Rewrite the listing below as a Markdown table with two columns, Row and Line, giving each nonblank line its own numbered row. Leave out blank lines and the pictures.

# # # # #

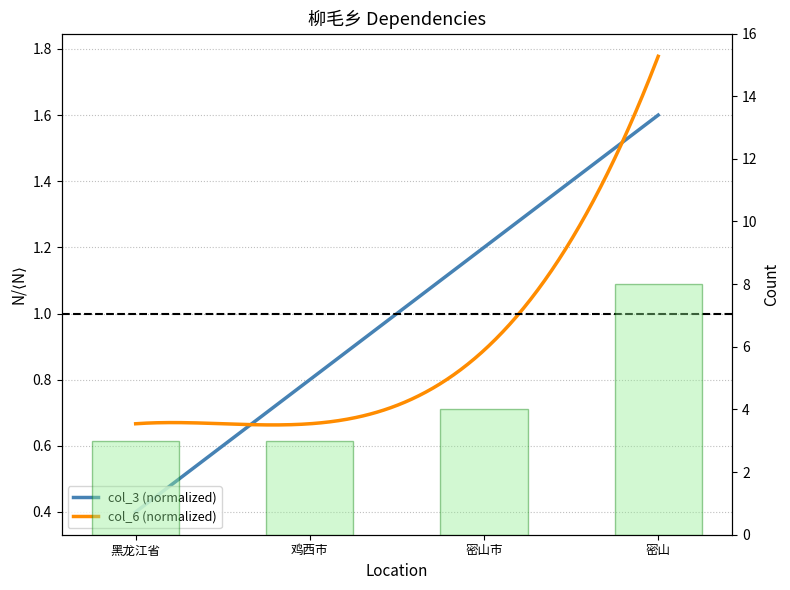

Reading left to right, what are all the values shown in this chart?

3	3	4	8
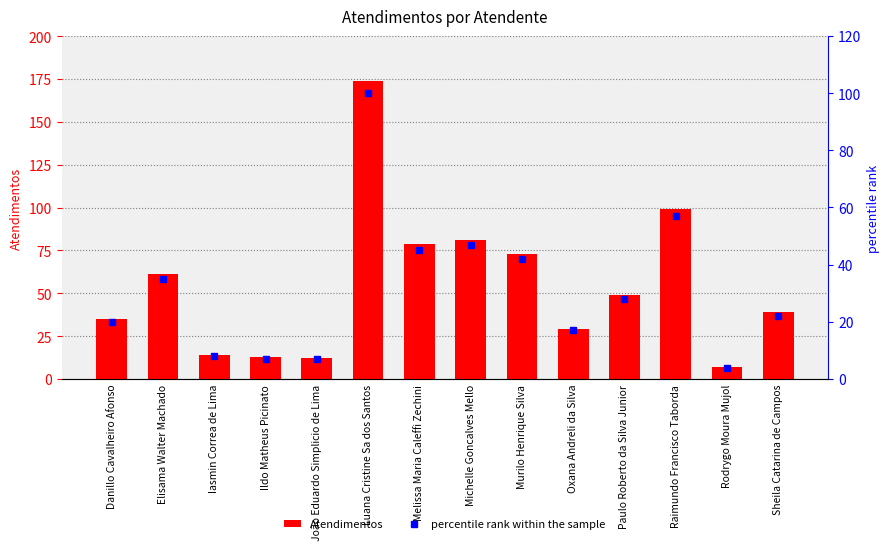

Reading left to right, what are all the values shown in this chart?

Atendimentos: 35	61	14	13	12	174	79	81	73	29	49	99	7	39
percentile rank within the sample: 20	35	8	7	7	100	45	47	42	17	28	57	4	22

# # # # #

RESULT OF THE EXERCISE ▸
| Row | Line |
|---|---|
| 1 | Reading left to right, what are all the values shown in this chart? |
| 2 | 3	3	4	8 |
| 3 | Reading left to right, what are all the values shown in this chart? |
| 4 | Atendimentos: 35	61	14	13	12	174	79	81	73	29	49	99	7	39 |
| 5 | percentile rank within the sample: 20	35	8	7	7	100	45	47	42	17	28	57	4	22 |